/---

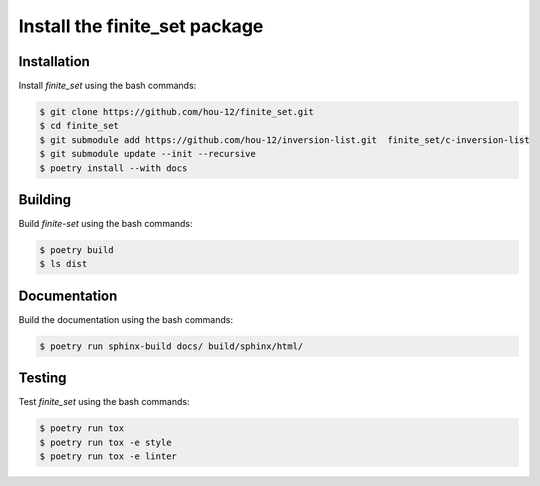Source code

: Install the **finite_set** package
=====================================

|cmake| |Documentation Status|

Installation
------------

Install *finite_set* using the bash commands:

.. code-block:: shell-session

    $ git clone https://github.com/hou-12/finite_set.git
    $ cd finite_set
    $ git submodule add https://github.com/hou-12/inversion-list.git  finite_set/c-inversion-list
    $ git submodule update --init --recursive
    $ poetry install --with docs

Building
--------

Build *finite-set* using the bash commands:

.. code-block:: shell-session

    $ poetry build
    $ ls dist

Documentation
-------------

Build the documentation using the bash commands:

.. code-block:: shell-session

    $ poetry run sphinx-build docs/ build/sphinx/html/

Testing
-------

Test *finite_set* using the bash commands:

.. code-block:: shell-session

    $ poetry run tox
    $ poetry run tox -e style
    $ poetry run tox -e linter


.. |cmake| image:: https://github.com/hou-12/finite_set/actions/workflows/python-package.yml/badge.svg
   :target: https://github.com/hou-12/finite_set/actions
.. |Documentation Status| image:: https://img.shields.io/readthedocs/finite_set.svg
   :target: http://finite_set.readthedocs.io/en/latest/?badge=latest
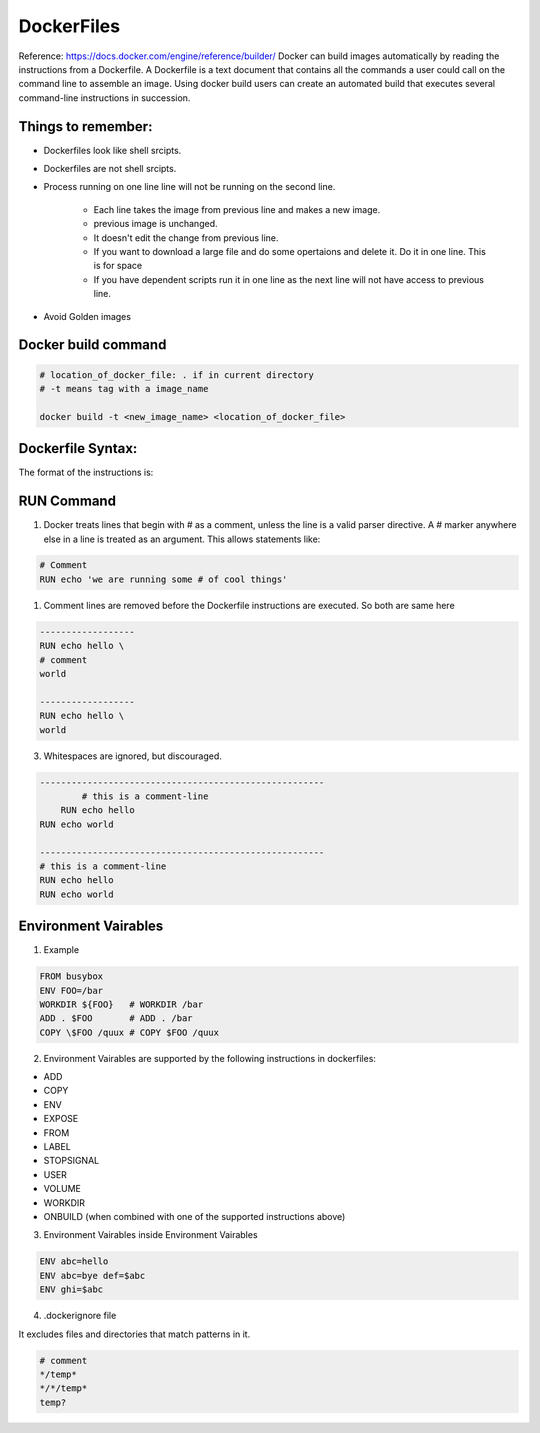 DockerFiles
============

Reference: https://docs.docker.com/engine/reference/builder/
Docker can build images automatically by reading the instructions from a Dockerfile. A Dockerfile is a text document that contains all the commands a user could call on the command line to assemble an image. Using docker build users can create an automated build that executes several command-line instructions in succession.

Things to remember:
--------------------

- Dockerfiles look like shell srcipts.
- Dockerfiles are not shell srcipts.
- Process running on one line line will not be running on the second line.

    - Each line takes the image from previous line and makes a new image.
    - previous image is unchanged.
    - It doesn't edit the change from previous line.
    - If you want to download a large file and do some opertaions and delete it. Do it in one line. This is for space
    - If you have dependent scripts run it in one line as the next line will not have access to previous line.

- Avoid Golden images


Docker build command
---------------------

.. code-block:: bash

    # location_of_docker_file: . if in current directory
    # -t means tag with a image_name
    
    docker build -t <new_image_name> <location_of_docker_file>

Dockerfile Syntax:
-------------------

The format of the instructions is:

.. code-block:: bash
    # Comment
    INSTRUCTION arguments

RUN Command
------------

1. Docker treats lines that begin with # as a comment, unless the line is a valid parser directive. A # marker anywhere else in a line is treated as an argument. This allows statements like:


.. code-block:: bash

    # Comment
    RUN echo 'we are running some # of cool things'


1. Comment lines are removed before the Dockerfile instructions are executed. So both are same here

.. code-block:: bash

    ------------------
    RUN echo hello \
    # comment
    world

    ------------------
    RUN echo hello \
    world

3. Whitespaces are ignored, but discouraged.


.. code-block:: bash

    ------------------------------------------------------
            # this is a comment-line
        RUN echo hello
    RUN echo world

    ------------------------------------------------------
    # this is a comment-line
    RUN echo hello
    RUN echo world

Environment Vairables
----------------------

1. Example

.. code-block:: bash

    FROM busybox
    ENV FOO=/bar
    WORKDIR ${FOO}   # WORKDIR /bar
    ADD . $FOO       # ADD . /bar
    COPY \$FOO /quux # COPY $FOO /quux

2. Environment Vairables are supported by the following instructions in dockerfiles:

- ADD
- COPY
- ENV
- EXPOSE
- FROM
- LABEL
- STOPSIGNAL
- USER
- VOLUME
- WORKDIR
- ONBUILD (when combined with one of the supported instructions above)

3. Environment Vairables inside Environment Vairables

.. code-block:: bash

    ENV abc=hello
    ENV abc=bye def=$abc
    ENV ghi=$abc

4. .dockerignore file

It excludes files and directories that match patterns in it.

.. code-block:: bash

    # comment
    */temp*
    */*/temp*
    temp?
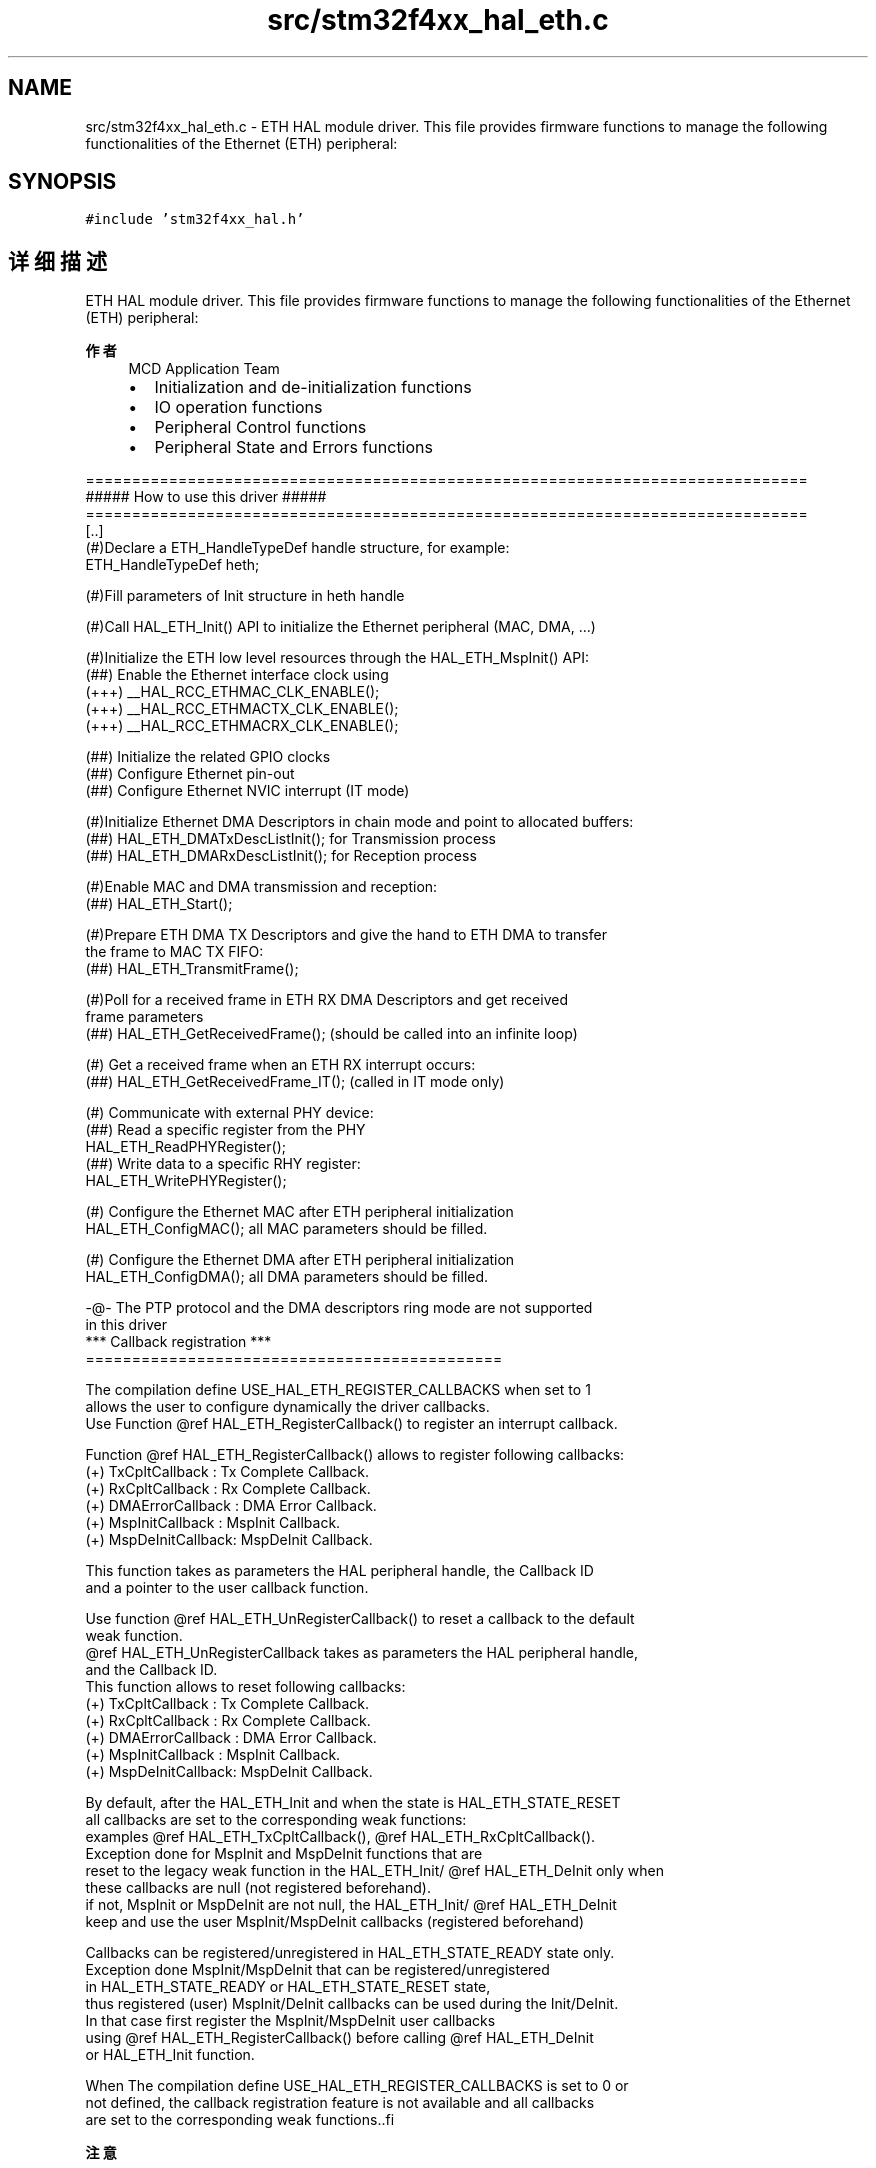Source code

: .TH "src/stm32f4xx_hal_eth.c" 3 "2020年 八月 7日 星期五" "Version 1.24.0" "STM32F4_HAL" \" -*- nroff -*-
.ad l
.nh
.SH NAME
src/stm32f4xx_hal_eth.c \- ETH HAL module driver\&. This file provides firmware functions to manage the following functionalities of the Ethernet (ETH) peripheral:  

.SH SYNOPSIS
.br
.PP
\fC#include 'stm32f4xx_hal\&.h'\fP
.br

.SH "详细描述"
.PP 
ETH HAL module driver\&. This file provides firmware functions to manage the following functionalities of the Ethernet (ETH) peripheral: 


.PP
\fB作者\fP
.RS 4
MCD Application Team
.IP "\(bu" 2
Initialization and de-initialization functions
.IP "\(bu" 2
IO operation functions
.IP "\(bu" 2
Peripheral Control functions
.IP "\(bu" 2
Peripheral State and Errors functions
.PP
.RE
.PP
.PP
.nf
  ==============================================================================
                    ##### How to use this driver #####
  ==============================================================================
    [..]
      (#)Declare a ETH_HandleTypeDef handle structure, for example:
         ETH_HandleTypeDef  heth;
        
      (#)Fill parameters of Init structure in heth handle
  
      (#)Call HAL_ETH_Init() API to initialize the Ethernet peripheral (MAC, DMA, ...) 

      (#)Initialize the ETH low level resources through the HAL_ETH_MspInit() API:
          (##) Enable the Ethernet interface clock using 
               (+++) __HAL_RCC_ETHMAC_CLK_ENABLE();
               (+++) __HAL_RCC_ETHMACTX_CLK_ENABLE();
               (+++) __HAL_RCC_ETHMACRX_CLK_ENABLE();
           
          (##) Initialize the related GPIO clocks
          (##) Configure Ethernet pin-out
          (##) Configure Ethernet NVIC interrupt (IT mode)   
    
      (#)Initialize Ethernet DMA Descriptors in chain mode and point to allocated buffers:
          (##) HAL_ETH_DMATxDescListInit(); for Transmission process
          (##) HAL_ETH_DMARxDescListInit(); for Reception process

      (#)Enable MAC and DMA transmission and reception:
          (##) HAL_ETH_Start();

      (#)Prepare ETH DMA TX Descriptors and give the hand to ETH DMA to transfer 
         the frame to MAC TX FIFO:
         (##) HAL_ETH_TransmitFrame();

      (#)Poll for a received frame in ETH RX DMA Descriptors and get received 
         frame parameters
         (##) HAL_ETH_GetReceivedFrame(); (should be called into an infinite loop)

      (#) Get a received frame when an ETH RX interrupt occurs:
         (##) HAL_ETH_GetReceivedFrame_IT(); (called in IT mode only)

      (#) Communicate with external PHY device:
         (##) Read a specific register from the PHY  
              HAL_ETH_ReadPHYRegister();
         (##) Write data to a specific RHY register:
              HAL_ETH_WritePHYRegister();

      (#) Configure the Ethernet MAC after ETH peripheral initialization
          HAL_ETH_ConfigMAC(); all MAC parameters should be filled.
      
      (#) Configure the Ethernet DMA after ETH peripheral initialization
          HAL_ETH_ConfigDMA(); all DMA parameters should be filled.
      
      -@- The PTP protocol and the DMA descriptors ring mode are not supported 
          in this driver
*** Callback registration ***
  =============================================

  The compilation define  USE_HAL_ETH_REGISTER_CALLBACKS when set to 1
  allows the user to configure dynamically the driver callbacks.
  Use Function @ref HAL_ETH_RegisterCallback() to register an interrupt callback.

  Function @ref HAL_ETH_RegisterCallback() allows to register following callbacks:
    (+) TxCpltCallback   : Tx Complete Callback.
    (+) RxCpltCallback   : Rx Complete Callback.
    (+) DMAErrorCallback : DMA Error Callback.
    (+) MspInitCallback  : MspInit Callback.
    (+) MspDeInitCallback: MspDeInit Callback.

  This function takes as parameters the HAL peripheral handle, the Callback ID
  and a pointer to the user callback function.

  Use function @ref HAL_ETH_UnRegisterCallback() to reset a callback to the default
  weak function.
  @ref HAL_ETH_UnRegisterCallback takes as parameters the HAL peripheral handle,
  and the Callback ID.
  This function allows to reset following callbacks:
    (+) TxCpltCallback   : Tx Complete Callback.
    (+) RxCpltCallback   : Rx Complete Callback.
    (+) DMAErrorCallback : DMA Error Callback.
    (+) MspInitCallback  : MspInit Callback.
    (+) MspDeInitCallback: MspDeInit Callback.

  By default, after the HAL_ETH_Init and when the state is HAL_ETH_STATE_RESET
  all callbacks are set to the corresponding weak functions:
  examples @ref HAL_ETH_TxCpltCallback(), @ref HAL_ETH_RxCpltCallback().
  Exception done for MspInit and MspDeInit functions that are
  reset to the legacy weak function in the HAL_ETH_Init/ @ref HAL_ETH_DeInit only when
  these callbacks are null (not registered beforehand).
  if not, MspInit or MspDeInit are not null, the HAL_ETH_Init/ @ref HAL_ETH_DeInit
  keep and use the user MspInit/MspDeInit callbacks (registered beforehand)

  Callbacks can be registered/unregistered in HAL_ETH_STATE_READY state only.
  Exception done MspInit/MspDeInit that can be registered/unregistered
  in HAL_ETH_STATE_READY or HAL_ETH_STATE_RESET state,
  thus registered (user) MspInit/DeInit callbacks can be used during the Init/DeInit.
  In that case first register the MspInit/MspDeInit user callbacks
  using @ref HAL_ETH_RegisterCallback() before calling @ref HAL_ETH_DeInit
  or HAL_ETH_Init function.

  When The compilation define USE_HAL_ETH_REGISTER_CALLBACKS is set to 0 or
  not defined, the callback registration feature is not available and all callbacks
  are set to the corresponding weak functions..fi
.PP
.PP
\fB注意\fP
.RS 4
.RE
.PP
.SS "(C) Copyright (c) 2017 STMicroelectronics\&. All rights reserved\&."
.PP
This software component is licensed by ST under BSD 3-Clause license, the 'License'; You may not use this file except in compliance with the License\&. You may obtain a copy of the License at: opensource\&.org/licenses/BSD-3-Clause 
.PP
在文件 \fBstm32f4xx_hal_eth\&.c\fP 中定义\&.
.SH "作者"
.PP 
由 Doyxgen 通过分析 STM32F4_HAL 的 源代码自动生成\&.
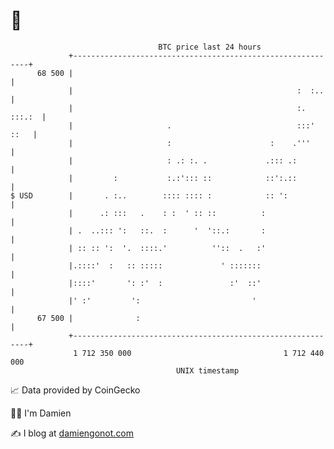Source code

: * 👋

#+begin_example
                                    BTC price last 24 hours                    
                +------------------------------------------------------------+ 
         68 500 |                                                            | 
                |                                                  :  :..    | 
                |                                                  :. :::.:  | 
                |                     .                            :::' ::   | 
                |                     :                      :    .'''       | 
                |                     : .: :. .             .::: .:          | 
                |         :           :.:'::: ::            ::':.::          | 
   $ USD        |       . :..        :::: :::: :            :: ':            | 
                |      .: :::   .    : :  ' :: ::          :                 | 
                | .  ..::: ':   ::.  :      '  '::.:       :                 | 
                | :: :: ':  '.  ::::.'          ''::  .   :'                 | 
                |.::::'  :   :: :::::             ' :::::::                  | 
                |::::'       ': :'  :               :'  ::'                  | 
                |' :'         ':                         '                   | 
         67 500 |              :                                             | 
                +------------------------------------------------------------+ 
                 1 712 350 000                                  1 712 440 000  
                                        UNIX timestamp                         
#+end_example
📈 Data provided by CoinGecko

🧑‍💻 I'm Damien

✍️ I blog at [[https://www.damiengonot.com][damiengonot.com]]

\---

## Exercise details
Nothing but the lines from the start of the records through the line holding "git submodule add" should be printed, exactly as written and with the pictures left out.

## Exercise answer
Source code

: Install the **finite_set** package
=====================================

|cmake| |Documentation Status|

Installation
------------

Install *finite_set* using the bash commands:

.. code-block:: shell-session

    $ git clone https://github.com/hou-12/finite_set.git
    $ cd finite_set
    $ git submodule add https://github.com/hou-12/inversion-list.git  finite_set/c-inversion-list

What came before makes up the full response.